DENVER (AP) — A brutal Ethiopian jail guard who tortured and killed dozens of people during government-sponsored violence in the 1970s should spend 22 years in prison for immigration crimes, a federal judge ruled Friday, saying the United States cannot become a refuge for human-rights violators.

"The risk that this country becomes regarded as a safe haven for violators of human rights is such that the maximum sentence is required," U.S. District Judge John L. Kane said in sentencing Kefelgn Alemu Worku (kah-FEH'-lun ah-LEE'-moo WER'-koo) for immigration fraud.

Worku was convicted of assuming another man's identity and lying on U.S. immigration forms by denying he committed acts of political persecution. He lived quietly in the Denver area for eight years until 2011, when another Ethiopian recognized him outside a cafe and confronted him with the words, "I think I know you."

"The relatively harmless lifestyle he has had in the United States does not change the character law of psychopathy," Kane said after hearing from two witnesses who said Worku routinely beat them and others at Higher 15, a detention center established during the political violence in Ethiopia known as the Red Terror.
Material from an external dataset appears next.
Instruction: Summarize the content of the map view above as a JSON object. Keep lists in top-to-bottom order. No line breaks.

Human Rights organizations, including Amnesty International, have said thousands of people were killed.

In rambling testimony before he was sentenced, Worku denied the abuse claims as exaggeration.

"If I was who they are accusing me of being — a monster — I don't deserve to live," Worku said in a scratchy voice, wearing beige prison scrubs and speaking through an interpreter. "I wasn't that kind of a monster. I didn't have that kind of authority."
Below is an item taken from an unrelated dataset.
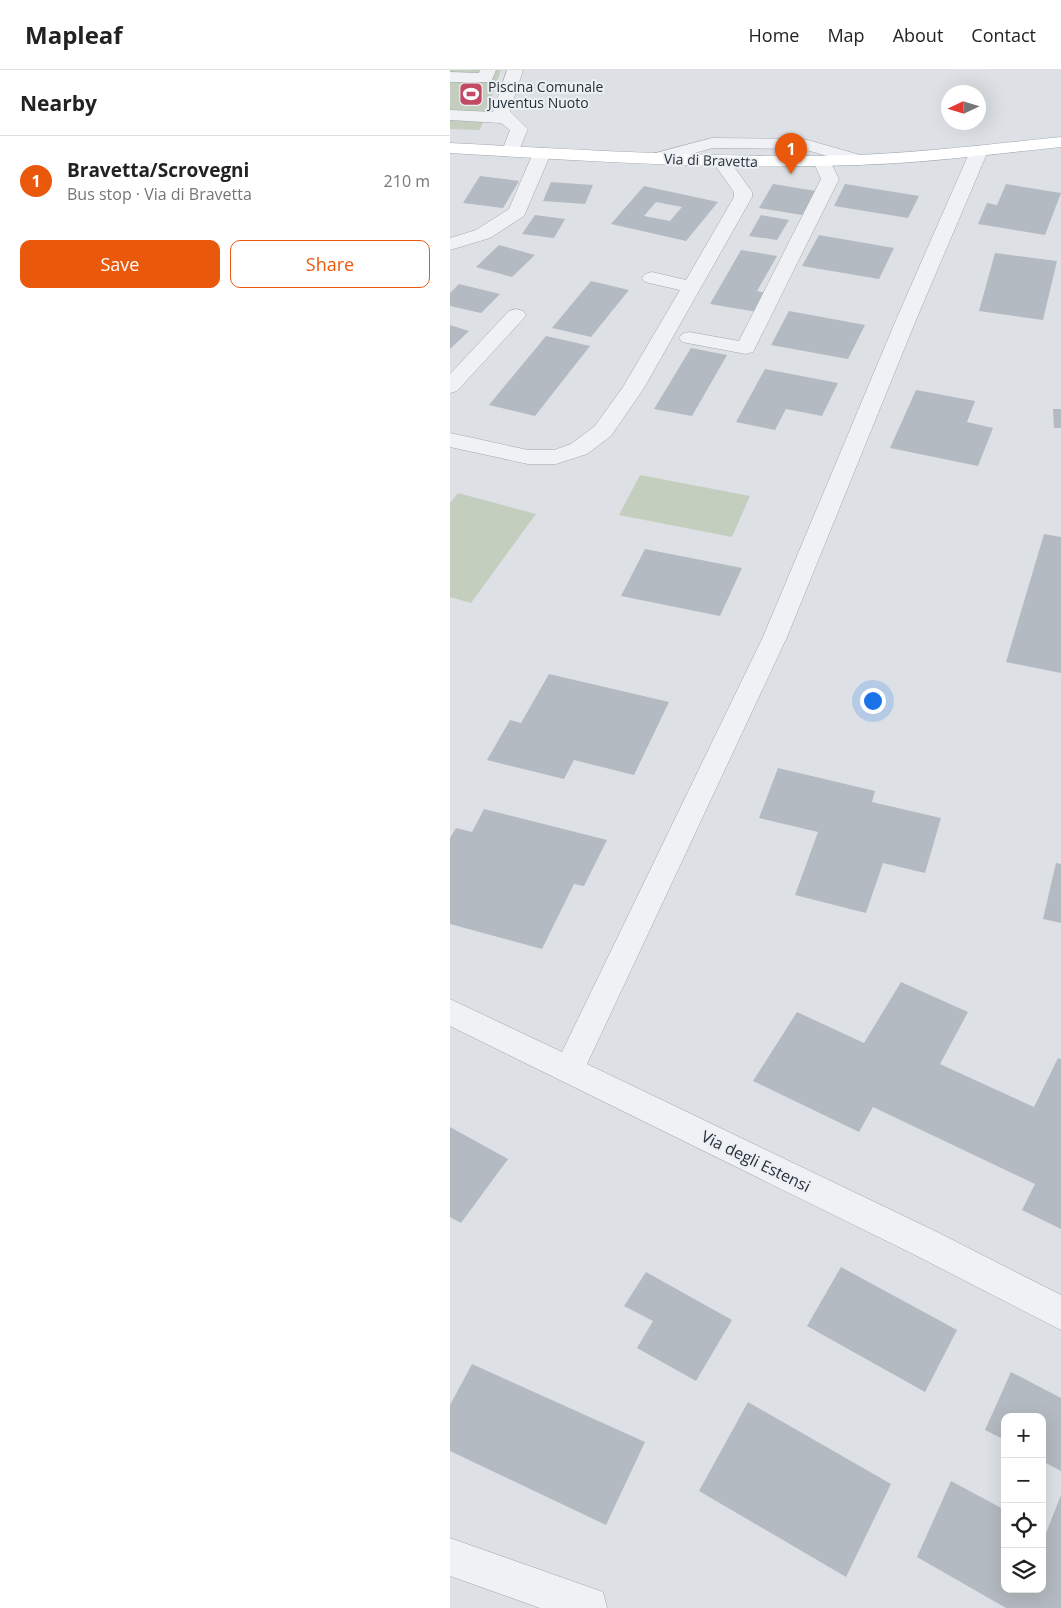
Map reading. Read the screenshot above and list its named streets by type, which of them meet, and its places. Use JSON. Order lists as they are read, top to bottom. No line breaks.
{"streets":{"main road":["Via di Bravetta"],"street":["Via degli Estensi"]},"places":{"sports":["Piscina Comunale Juventus Nuoto"]},"north":"left","page":{"header":"Mapleaf","nav":["Home","Map","About","Contact"],"heading":"Nearby","pins":"1","list":[{"mark":"1","name":"Bravetta/Scrovegni","note":"Bus stop · Via di Bravetta","value":"210 m"}],"buttons":["Save","Share"],"map_buttons":["+","−"]}}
But Abebech Demissie, who said she was a 16-year-old high school student in 1977 when she was taken to the prison, told the judge she watched Worku shoot and kill people, including a teenage boy, then order other prisoners to "clean the blood off the floor with anything we could find, including our tongues."
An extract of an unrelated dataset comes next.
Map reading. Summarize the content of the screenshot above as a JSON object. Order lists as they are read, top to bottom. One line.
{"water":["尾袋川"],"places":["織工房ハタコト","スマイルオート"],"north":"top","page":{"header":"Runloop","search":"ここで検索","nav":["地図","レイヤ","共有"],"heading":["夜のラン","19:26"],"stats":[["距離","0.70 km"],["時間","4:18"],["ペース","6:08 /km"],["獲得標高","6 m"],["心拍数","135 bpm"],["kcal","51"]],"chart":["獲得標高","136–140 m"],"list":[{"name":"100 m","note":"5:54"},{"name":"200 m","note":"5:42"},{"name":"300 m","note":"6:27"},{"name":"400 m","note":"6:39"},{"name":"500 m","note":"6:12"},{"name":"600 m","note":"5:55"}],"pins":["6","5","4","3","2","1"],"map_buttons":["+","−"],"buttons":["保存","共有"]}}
More than once, she said, Worku pointed an AK-47 assault rifle at her head but spared her life, making it hard for her to testify against him. But his refusal to accept responsibility -- and what she described as his arrogant smirk -- reminded her he was not a changed man.

"The defendant is still a bloodthirsty monster who would commit the same crimes if put in a similar situation today," Demissie testified. "He must be removed from society for the longest possible time."

Worku's public defender, Matthew Golla, argued he had undergone a "metamorphosis" since living as a refugee in Kenya and then working as a law-abiding parking attendant at Denver International Airport. He stole another man's identity and used it to gain American citizenship. Golla said he helped the children of the other man, who was dying.

"He appears to me to be a nice, warm person," Golla said.

Samuel Ketema, who spotted Worku and told authorities, wiped tears as he listened from the front row. When Worku spoke, he silently shook his head.

Federal sentencing guidelines recommended zero to 18 months for Worku's immigration violations. But Kane said sticking within that range would be absurd given Worku's past.

Worku, believed to be in his 60s, has not been charged in this country with crimes related to the violence. Once a member of the Marxist Derg regime, an Ethiopian high court in 2000 convicted him in absentia of genocide and sentenced him to death.

If he survives his U.S. prison term, Worku could be deported to his homeland, though there is no record of that country having carried out executions of other former Derg members.

After the hearing, Demissie and Ketema said they were relieved. Ketema was speechless.

"There is justice in this," Demissie said. "It's like a big burden has been lifted from my shoulders."

The U.S. Justice Department has used Worku's case to encourage refugees to report human-rights abusers hiding in plain sight.

The department's Human Rights and Special Prosecutions unit says it has secured convictions against a former Guatemalan officer who hid his role in a 1982 massacre; an ex-Salvadoran colonel who lied on immigration forms about his actions during that country's civil war; and a Bosnian man who admitted concealing his affiliation in a military brigade that committed atrocities against Muslims.